Text section:
======

In the weeks leading up to the event, I received calls and emails from many who wanted this event canceled, some of which cited the potential for disruption and conflict…So why did I allow the event to go on? First, there is the legal right of our student groups to invite speakers, even a controversial one whose message is anathema to many, including me. We are bound by the law. But beyond that, canceling the event would have sent the message that a risk of disruption or conflict can be used to overwhelm our rights. That would empower those on the extremes willing to resort to such tactics.


On its face this reads as a standard issue defense of free speech, but I interpret this as a subtle suggestion that disruption and conflict was initially instigated by the parties asking that Milo not be permitted to attend, and thus that protesters like the shooting victim were the root of "concerns."

College Republicans went further. In a statement following the shooting, the official club denounced anarchists and anti-fascists and wrote: “If you keep prodding the right you may be unpleasantly surprised what the outcome will be.” A UW faculty member who wished to remain anonymous told me in response: “Remember, this is the group that officially sponsored the Milo event that got an [anti-fascist] anarchist shot.”


I have received numerous messages from members of the UW community expressing concern about what they perceive as the College Republicans’ and other students’ permissive attitudes to white supremacy. A group calling itself the UW Wall Building Association hosted an anti-immigrant, pro-Trump event on Monday, during which they erected an eight-foot-tall plywood wall. The Latinx Student Law Association had written a letter to the university president urging that the event be banned. It pointed out that “The event page indicates this is a celebration for the new President and the upcoming deportation of ‘illegals.’ The event’s original Facebook invitation (now no longer online) invited attendees to “bring bricks to donate to President Daddy’s big beautiful wall.”


“Many of us feel unsafe and afraid. A grad student was doxxed and is receiving death threats,” another UW community member told me via email.

In the immediate days following Trump’s election, amidst a wave of hateful acts, swastikas were found spray painted on the walls of The New School, one New York’s most progressive universities. UW, too, is a liberal stronghold, with students participating in events like the national student walkout on Inauguration Day. White nationalism has never been the sole preserve of confederate flag-waving slave states. But now it’s unapologetic and enabled by alleged bastions of progress.

======

Extracted entries:
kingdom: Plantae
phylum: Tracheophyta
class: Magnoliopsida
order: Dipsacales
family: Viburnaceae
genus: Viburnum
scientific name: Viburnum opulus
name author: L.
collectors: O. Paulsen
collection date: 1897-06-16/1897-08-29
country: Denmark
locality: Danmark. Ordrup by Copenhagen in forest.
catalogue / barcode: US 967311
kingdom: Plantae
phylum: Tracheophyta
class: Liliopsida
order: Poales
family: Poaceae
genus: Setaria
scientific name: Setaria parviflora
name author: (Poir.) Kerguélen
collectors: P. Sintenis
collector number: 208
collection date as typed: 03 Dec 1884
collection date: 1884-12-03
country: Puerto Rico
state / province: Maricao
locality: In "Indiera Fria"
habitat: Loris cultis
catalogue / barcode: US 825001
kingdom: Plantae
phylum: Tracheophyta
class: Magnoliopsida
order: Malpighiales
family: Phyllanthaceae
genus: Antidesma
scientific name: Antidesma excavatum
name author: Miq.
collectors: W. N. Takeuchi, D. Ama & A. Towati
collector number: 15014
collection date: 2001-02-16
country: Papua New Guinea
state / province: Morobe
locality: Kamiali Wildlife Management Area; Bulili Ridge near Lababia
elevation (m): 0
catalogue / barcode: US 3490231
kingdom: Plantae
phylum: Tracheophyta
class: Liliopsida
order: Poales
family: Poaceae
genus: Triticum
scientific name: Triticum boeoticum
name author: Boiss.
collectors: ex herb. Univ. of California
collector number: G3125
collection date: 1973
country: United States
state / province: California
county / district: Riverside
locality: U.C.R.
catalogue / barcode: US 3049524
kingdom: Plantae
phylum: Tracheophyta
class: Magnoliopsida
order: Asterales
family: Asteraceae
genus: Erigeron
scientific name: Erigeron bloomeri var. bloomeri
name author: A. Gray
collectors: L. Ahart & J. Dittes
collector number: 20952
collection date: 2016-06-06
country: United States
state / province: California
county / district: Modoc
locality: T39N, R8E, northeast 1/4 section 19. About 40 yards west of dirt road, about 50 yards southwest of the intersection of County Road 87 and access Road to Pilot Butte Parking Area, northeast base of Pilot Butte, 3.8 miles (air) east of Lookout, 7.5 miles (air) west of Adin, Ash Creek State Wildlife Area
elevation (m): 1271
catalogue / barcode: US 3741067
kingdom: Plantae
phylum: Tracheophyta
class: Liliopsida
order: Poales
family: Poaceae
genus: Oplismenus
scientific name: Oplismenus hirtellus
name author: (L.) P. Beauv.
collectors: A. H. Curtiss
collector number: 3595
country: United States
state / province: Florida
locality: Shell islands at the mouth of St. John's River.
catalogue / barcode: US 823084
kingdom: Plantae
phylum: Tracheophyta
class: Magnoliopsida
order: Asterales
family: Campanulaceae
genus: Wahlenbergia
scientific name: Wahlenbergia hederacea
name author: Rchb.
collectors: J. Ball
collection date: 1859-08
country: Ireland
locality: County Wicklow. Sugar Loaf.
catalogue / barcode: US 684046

======

Task list:
- a) Reproduce, word for word, the part of the text about the UW events that opens with the words containing "In the immediate" and closes with "bastions of progress.".
- b) Name every group or organization mentioned by name in the text about the UW events, leaving out universities.
- c) Resume the text about the UW events, picking up after its final sentence.

Exercise responses:
- a)
In the immediate days following Trump’s election, amidst a wave of hateful acts, swastikas were found spray painted on the walls of The New School, one New York’s most progressive universities. UW, too, is a liberal stronghold, with students participating in events like the national student walkout on Inauguration Day. White nationalism has never been the sole preserve of confederate flag-waving slave states. But now it’s unapologetic and enabled by alleged bastions of progress.

- b)
College Republicans
UW Wall Building Association
Latinx Student Law Association

- c)
I’m reminded of Black Panther Assata Shakur’s warning about the slippery nature of liberals. “As far as I’m concerned, ‘liberal’ is the most meaningless word in the dictionary,” she wrote in her 1987 autobiography. “When times get hard… they pull off that liberal mask and you think you’re talking to Adolf Hitler.” Or at least those who would have enabled Hitler. Our institutions will likely be no bulwark to fascism: Liberal senators will likely confirm Trump’s ghoulish cabinet; universities will subtly condemn anti-fascist protesters while giving white supremacists the benefit of the doubt.

The American left faces a particular and frightening challenge when facing up to fascism in America. Its enemies are armed. I don’t only refer to the enemies now in the highest positions of state power, although this grim fact means that confrontational dissent may be punished as treasonous. But the civilian shock troops of the far right have more guns than its left opposition, and are empowered by a legal infrastructure that has long buoyed white men’s privilege to stand their ground with lethal force.


The UW shooting highlights the risks entailed in confronting armed opponents with the law bent in the favor. This is compounded by the fact that when anti-fascists are confrontational or engage in minor acts of counter-violence against hatemongers, they are unfairly blamed as the violent instigators. The challenge is to remain unchilled by all this; the only other option is capitulation to Trumpist fascism through inaction or an ill-thought faith in the power of liberal democracy. I fear this will not, and cannot, be pretty.